As percepções sobre a IA como um desafio são bastante semelhantes entre investidores e equipes de gestão, com 18% dos sócios gerentes e 17% das empresas do portfólio identificando-a como uma preocupação, o que reforça que a IA está se tornando uma área de foco comum na preparação para a saída. Para as equipes de gestão, o desafio costuma ser de natureza prática: dados fragmentados, responsabilidade pouco clara pelos casos de uso, implantação limitada em escala e dificuldade em quantificar o impacto das iniciativas de IA podem tornar mais difícil apresentar uma narrativa coerente sobre IA aos compradores.

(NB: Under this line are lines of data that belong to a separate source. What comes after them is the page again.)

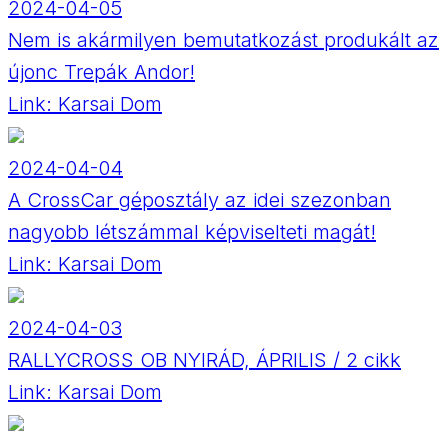
2024-04-05
Nem is akármilyen bemutatkozást produkált az
újonc Trepák Andor!
Link:
Karsai Dom
2024-04-04
A CrossCar géposztály az idei szezonban
nagyobb létszámmal képviselteti magát!
Link:
Karsai Dom
2024-04-03
RALLYCROSS OB NYIRÁD, ÁPRILIS / 2 cikk
Link:
Karsai Dom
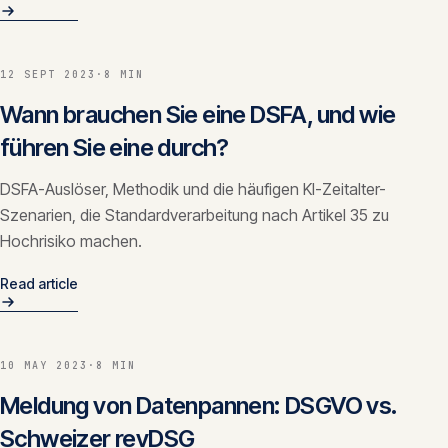
12 SEPT 2023
·
8 MIN
Wann brauchen Sie eine DSFA, und wie
führen Sie eine durch?
DSFA-Auslöser, Methodik und die häufigen KI-Zeitalter-
Szenarien, die Standardverarbeitung nach Artikel 35 zu
Hochrisiko machen.
Read article
10 MAY 2023
·
8 MIN
Meldung von Datenpannen: DSGVO vs.
Schweizer revDSG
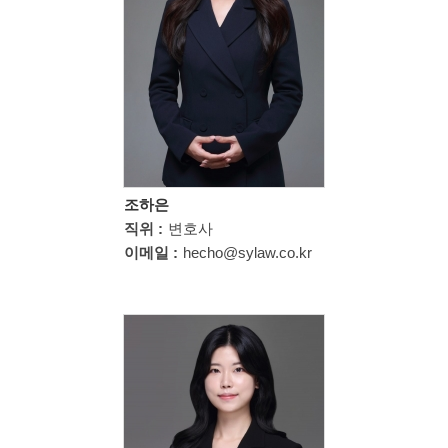
조하은
직위 :
변호사
이메일 :
hecho@sylaw.co.kr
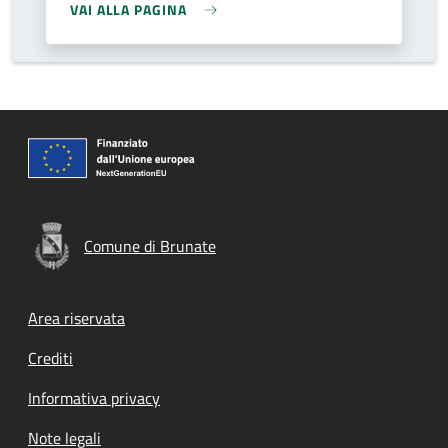
VAI ALLA PAGINA
Comune di Brunate
Footer menu
Area riservata
Crediti
Informativa privacy
Note legali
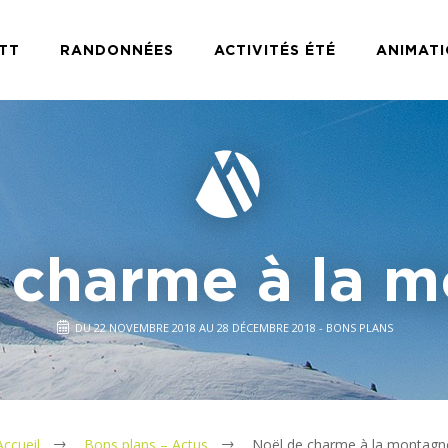
TT
RANDONNÉES
ACTIVITÉS ÉTÉ
ANIMAT
 charme à la 
DU 22 NOVEMBRE 2018 AU 28 DÉCEMBRE 2018 - BONS PLANS
Accueil
Bons plans – Actus
Noël de charme à la montagn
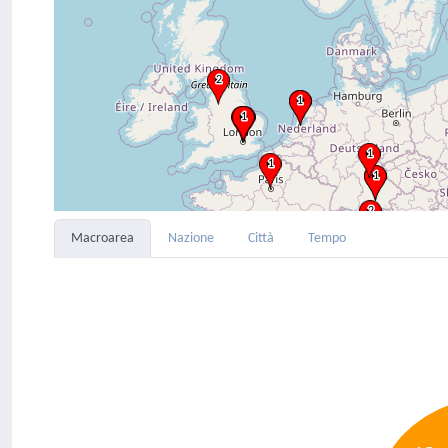
Macroarea
Nazione
Città
Tempo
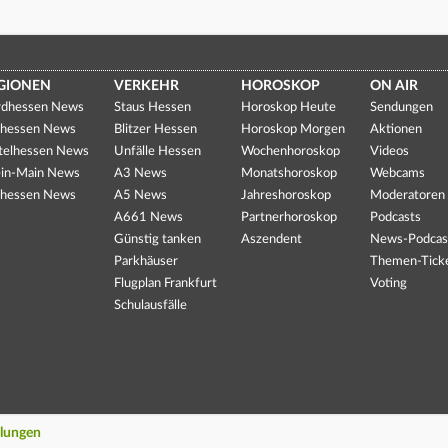
GIONEN
VERKEHR
HOROSKOP
ON AIR
dhessen News
Staus Hessen
Horoskop Heute
Sendungen
hessen News
Blitzer Hessen
Horoskop Morgen
Aktionen
telhessen News
Unfälle Hessen
Wochenhoroskop
Videos
in-Main News
A3 News
Monatshoroskop
Webcams
hessen News
A5 News
Jahreshoroskop
Moderatoren
A661 News
Partnerhoroskop
Podcasts
Günstig tanken
Aszendent
News-Podcas
Parkhäuser
Themen-Tick
Flugplan Frankfurt
Voting
Schulausfälle
llungen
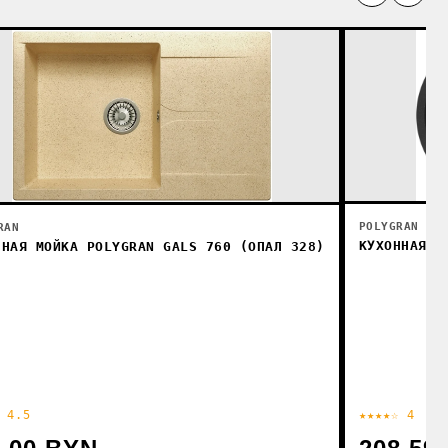
POLYGRAN
RAN
КУХОННАЯ М
ННАЯ МОЙКА POLYGRAN GALS 760 (ОПАЛ 328)
 4.5
★★★★☆ 4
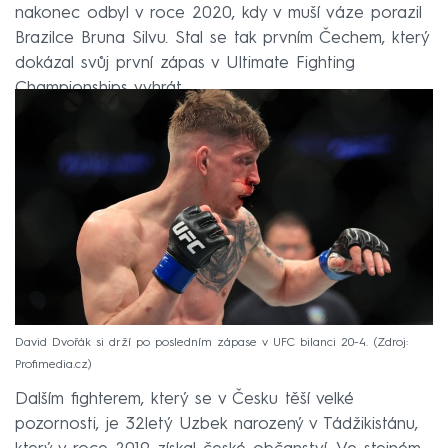
nakonec odbyl v roce 2020, kdy v muší váze porazil
Brazilce Bruna Silvu. Stal se tak prvním Čechem, který
dokázal svůj první zápas v Ultimate Fighting
Championships vyhrát.
David Dvořák si drží po posledním zápase v UFC bilanci 20-4.
Zdroj:
Profimedia.cz
Dalším fighterem, který se v Česku těší velké
pozornosti, je 32letý Uzbek narozený v Tádžikistánu,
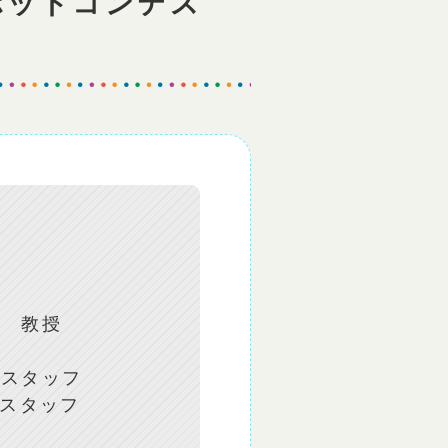
ボットコンテス
攻 教授
室スタッフ
スタッフ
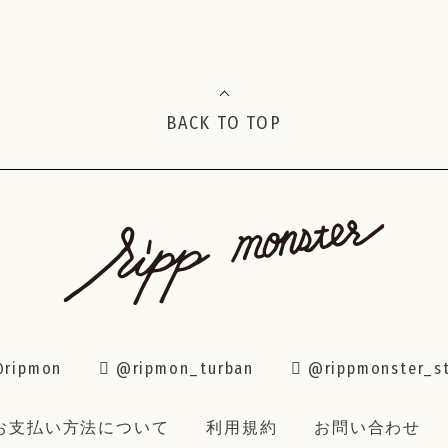
BACK TO TOP
ripmon
@ripmon_turban
@rippmonster_s
お支払い方法について
利用規約
お問い合わせ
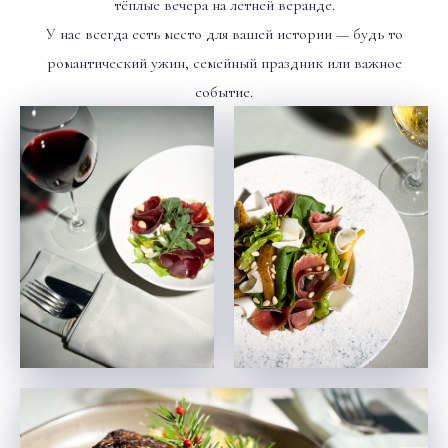
тёплые вечера на летней веранде.
У нас всегда есть место для вашей истории — будь то
романтический ужин, семейный праздник или важное
событие.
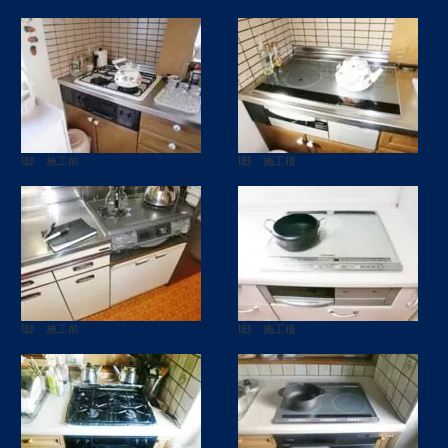
I邸 施工前
I邸 施工後
I邸 施工前
I邸 施工後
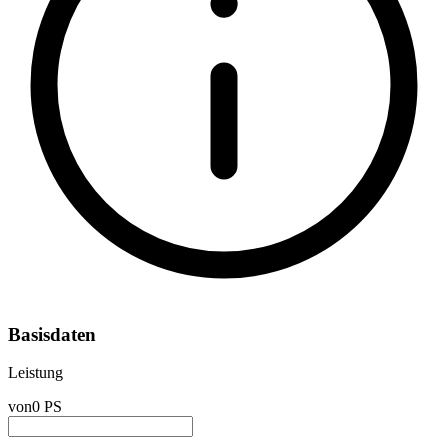
Basisdaten
Leistung
von
0 PS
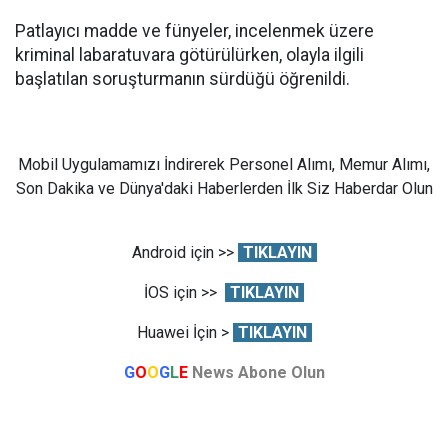
Patlayıcı madde ve fünyeler, incelenmek üzere
kriminal labaratuvara götürülürken, olayla ilgili
başlatılan soruşturmanın sürdüğü öğrenildi.
Mobil Uygulamamızı İndirerek Personel Alımı, Memur Alımı,
Son Dakika ve Dünya'daki Haberlerden İlk Siz Haberdar Olun
Android için >>
TIKLAYIN
İOS için >>
TIKLAYIN
Huawei İçin >
TIKLAYIN
G
O
O
G
L
E
News Abone Olun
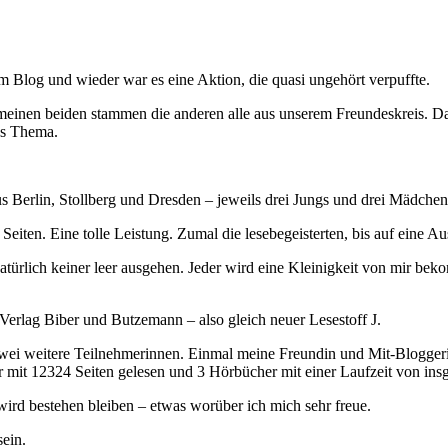
Blog und wieder war es eine Aktion, die quasi ungehört verpuffte.
nen beiden stammen die anderen alle aus unserem Freundeskreis. Das i
das Thema.
 Berlin, Stollberg und Dresden – jeweils drei Jungs und drei Mädchen
ten. Eine tolle Leistung. Zumal die lesebegeisterten, bis auf eine Au
natürlich keiner leer ausgehen. Jeder wird eine Kleinigkeit von mir b
erlag Biber und Butzemann – also gleich neuer Lesestoff J.
ei weitere Teilnehmerinnen. Einmal meine Freundin und Mit-Bloggerin
 mit 12324 Seiten gelesen und 3 Hörbücher mit einer Laufzeit von in
ird bestehen bleiben – etwas worüber ich mich sehr freue.
ein.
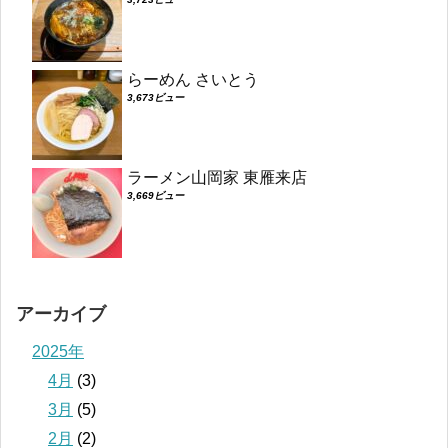
らーめん さいとう
3,673ビュー
ラーメン山岡家 東雁来店
3,669ビュー
アーカイブ
2025年
4月
(3)
3月
(5)
2月
(2)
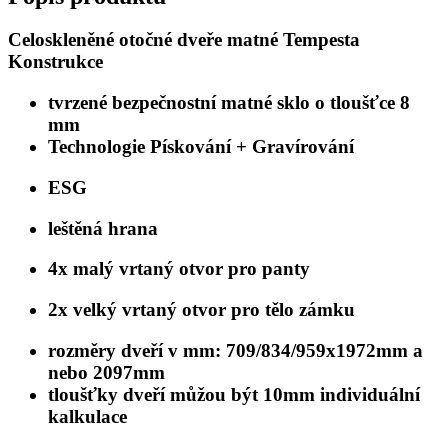
Celoskleněné otočné dveře matné Tempesta
Konstrukce
tvrzené bezpečnostní matné sklo o tloušťce 8
mm
Technologie Pískování + Gravírování
ESG
leštěná hrana
4x malý vrtaný otvor pro panty
2x velký vrtaný otvor pro tělo zámku
rozměry dveří v mm: 709/834/959x1972mm a
nebo 2097mm
tloušťky dveří můžou být 10mm individuální
kalkulace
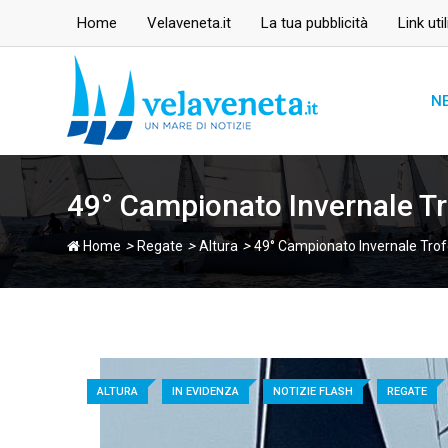
Skip
Home
Velaveneta.it
La tua pubblicità
Link util
to
content
N
49° Campionato Invernale Tr
>
>
>
Home
Regate
Altura
49° Campionato Invernale Trof
ALTURA
IN EVIDENZA
NOTIZIE FLASH
REGATE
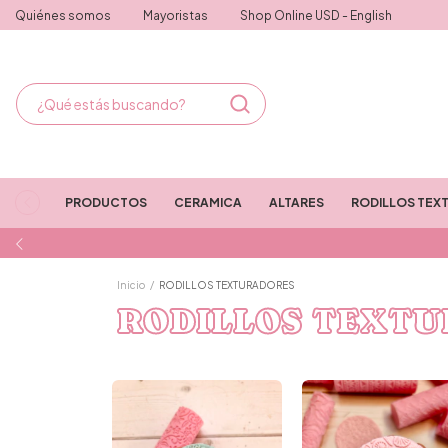
Quiénes somos
Mayoristas
Shop Online USD - English
PRODUCTOS
CERAMICA
ALTARES
RODILLOS TEX
Inicio
/
RODILLOS TEXTURADORES
RODILLOS TEXT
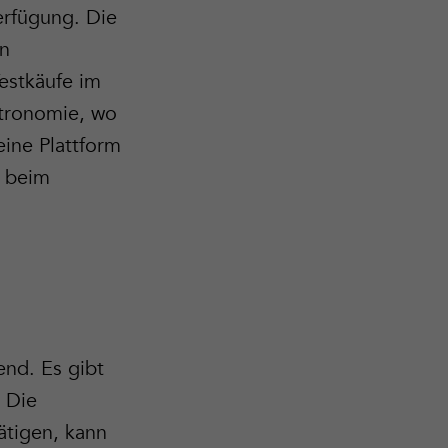
Verfügung. Die
en
estkäufe im
stronomie, wo
eine Plattform
z beim
end. Es gibt
. Die
ätigen, kann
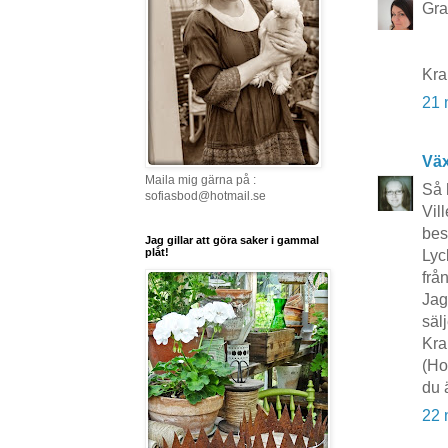
Grat
Kr
21 
Vä
Maila mig gärna på :
Så 
sofiasbod@hotmail.se
Vil
bes
Jag gillar att göra saker i gammal
plåt!
Lyc
frå
Jag
säl
Kr
(Ho
du 
22 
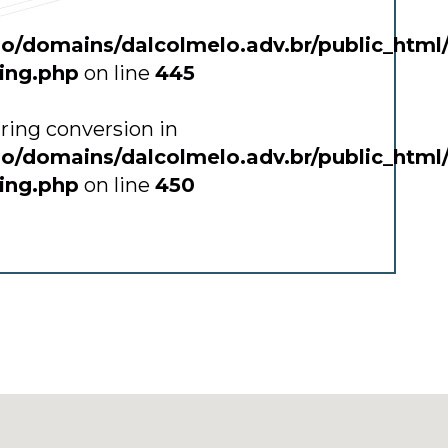
o/domains/dalcolmelo.adv.br/public_html
ting.php
on line
445
string conversion in
o/domains/dalcolmelo.adv.br/public_html
ting.php
on line
450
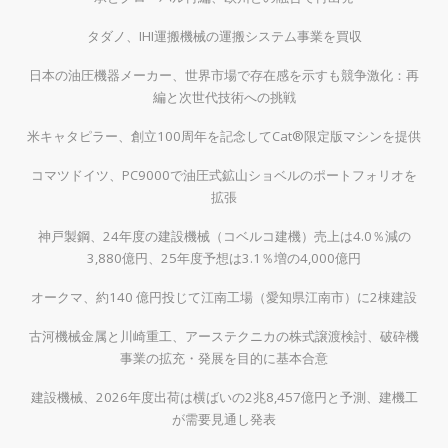
タダノ、IHI運搬機械の運搬システム事業を買収
日本の油圧機器メーカー、世界市場で存在感を示すも競争激化：再
編と次世代技術への挑戦
米キャタピラー、創立100周年を記念してCat®限定版マシンを提供
コマツドイツ、PC9000で油圧式鉱山ショベルのポートフォリオを
拡張
神戸製鋼、24年度の建設機械（コベルコ建機）売上は4.0％減の
3,880億円、25年度予想は3.1％増の4,000億円
オークマ、約140 億円投じて江南工場（愛知県江南市）に2棟建設
古河機械金属と川崎重工、アーステクニカの株式譲渡検討、破砕機
事業の拡充・発展を目的に基本合意
建設機械、2026年度出荷は横ばいの2兆8,457億円と予測、建機工
が需要見通し発表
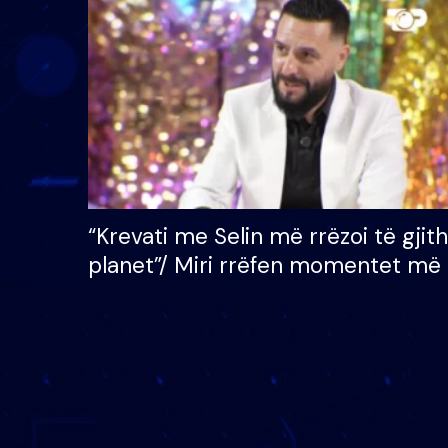
çmimin e madh prej 100
mijë eurosh
“Krevati me Selin më rrëzoi të gjit
planet”/ Miri rrëfen momentet më 
bukura në shtëpinë e BB VIP: Do 
mungojë zilja e mëngjesit kur…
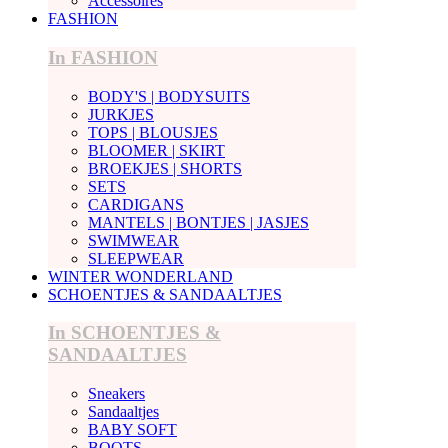
Accessoires
FASHION
In FASHION
BODY'S | BODYSUITS
JURKJES
TOPS | BLOUSJES
BLOOMER | SKIRT
BROEKJES | SHORTS
SETS
CARDIGANS
MANTELS | BONTJES | JASJES
SWIMWEAR
SLEEPWEAR
WINTER WONDERLAND
SCHOENTJES & SANDAALTJES
In SCHOENTJES &
SANDAALTJES
Sneakers
Sandaaltjes
BABY SOFT
BOOTS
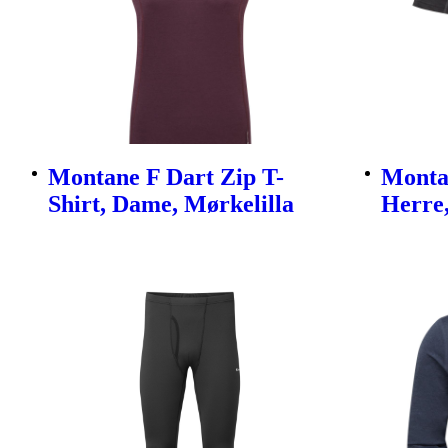
Montane F Dart Zip T-
Montan
Shirt, Dame, Mørkelilla
Herre,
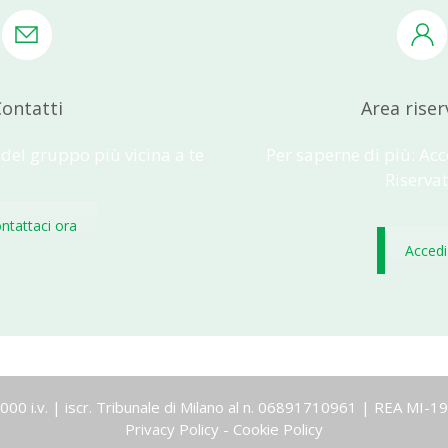
ontatti
Area riser
 del gruppo più vicina a te
Per saperne di più: Acc
Riserva
ntattaci ora
Accedi
0.000 i.v. | iscr. Tribunale di Milano al n. 06891710961 | REA MI
Privacy Policy
-
Cookie Policy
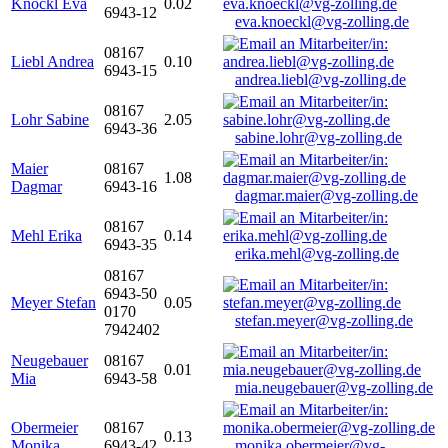
Knöckl Eva
0.02
6943-12
eva.knoeckl@vg-zolling.de
08167
Liebl Andrea
0.10
6943-15
andrea.liebl@vg-zolling.de
08167
Lohr Sabine
2.05
6943-36
sabine.lohr@vg-zolling.de
Maier
08167
1.08
Dagmar
6943-16
dagmar.maier@vg-zolling.de
08167
Mehl Erika
0.14
6943-35
erika.mehl@vg-zolling.de
08167
6943-50
Meyer Stefan
0.05
0170
stefan.meyer@vg-zolling.de
7942402
Neugebauer
08167
0.01
Mia
6943-58
mia.neugebauer@vg-zolling.de
Obermeier
08167
0.13
Monika
6943-42
monika.obermeier@vg-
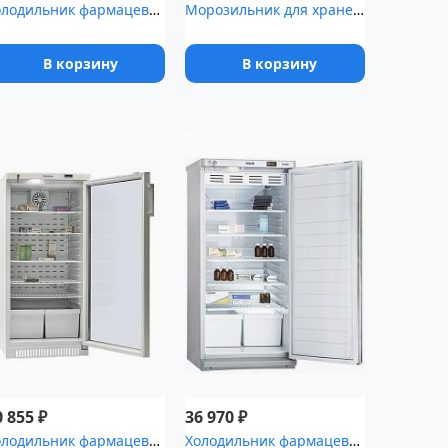
Холодильник фармацевтический Pozis ХФ-250-5(ТС) с тонированной ст...
Морозильник для хранения медицинских отходов Саратов-601М
В корзину
В корзину
₽
₽
0 855
36 970
Холодильник фармацевтический Pozis ХФ-250-5 со стеклянной дверью ...
Холодильник фармацевтический Pozis ХФ-250-2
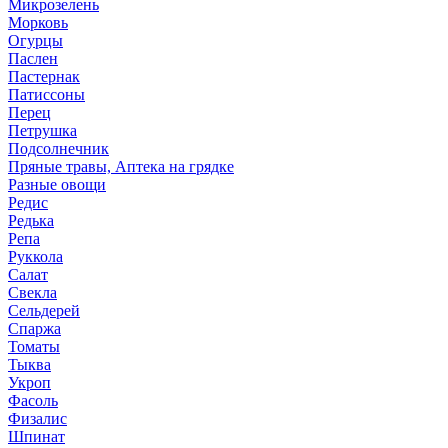
Микрозелень
Морковь
Огурцы
Паслен
Пастернак
Патиссоны
Перец
Петрушка
Подсолнечник
Пряные травы, Аптека на грядке
Разные овощи
Редис
Редька
Репа
Руккола
Салат
Свекла
Сельдерей
Спаржа
Томаты
Тыква
Укроп
Фасоль
Физалис
Шпинат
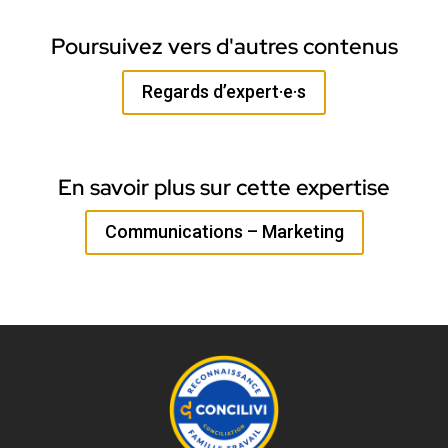
Poursuivez vers d'autres contenus
Regards d’expert·e·s
En savoir plus sur cette expertise
Communications – Marketing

A IA está, portanto, se tornando uma perspectiva cada vez mais importante por meio da qual os compradores avaliam tanto os riscos quanto as oportunidades. No que diz respeito aos riscos, os compradores desejam compreender se a IA poderia transformar o mercado da empresa-alvo, incluindo seu impacto sobre o poder de fixação de preços, o comportamento dos clientes, as estruturas de custos, os modelos de prestação de serviços e as barreiras à entrada. Por outro lado, estão avaliando se a empresa possui um plano viável para utilizar a IA a fim de melhorar a produtividade, a eficácia comercial, a tomada de decisões, o desenvolvimento de produtos ou a experiência do cliente.
É importante ressaltar que os compradores tendem a distinguir entre atividade de IA e estratégia de IA. Uma lista de projetos-piloto ou de ferramentas de produtividade isoladas pode não ser suficiente para fundamentar a avaliação. Uma estratégia de IA confiável deve indicar onde a IA está integrada ao modelo operacional, como os benefícios são medidos, quais são as estruturas de governança em vigor e como a adoção poderá ser ampliada sob a gestão do próximo responsável.
Isso reforça mais uma vez a importância da preparação dos dados: sem dados limpos, acessíveis e bem gerenciados, as alegações relacionadas à IA podem rapidamente se tornar difíceis de comprovar durante a análise de due diligence. Como resultado, a IA está se tornando parte da narrativa de valor das ações. Espera-se que as empresas expliquem não apenas como estão utilizando a IA atualmente, mas também como a IA afeta a criação de valor futura, o posicionamento competitivo e os riscos de perda. Aqueles que conseguirem demonstrar progresso tangível, benefícios quantificados e um plano de ação confiável provavelmente conquistarão uma maior confiança dos compradores. Aquelas que não conseguirem fazer isso poderão enfrentar um escrutínio mais rigoroso, prazos mais longos para a due diligence e pressão em relação à avaliação, especialmente em setores mais expostos às mudanças impulsionadas pela IA.
Esteja preparado para a saída, não reaja à saída.
O setor de PE está entrando em um período em que a disciplina na execução das saídas é mais importante do que nunca. Embora as condições de mercado frequentemente sofram flutuações devido a fatores externos que estão fora do controle do capital de risco, as empresas que incorporam o planejamento de saída desde o início — por meio do fortalecimento da infraestrutura de dados, da manutenção de relatórios disciplinados, da adoção de IA e de tecnologias emergentes, da preparação minuciosa da administração e do desenvolvimento de uma narrativa de valor credível e baseada em evidências — estarão melhor posicionadas para aproveitar as oportunidades de converter o desempenho em valor realizado. As empresas que apresentarem melhor desempenho nesse cenário não serão necessariamente sempre aquelas com os ativos de melhor desempenho; serão aquelas que estiverem “prontas para agir” de forma decisiva quando o mercado permitir.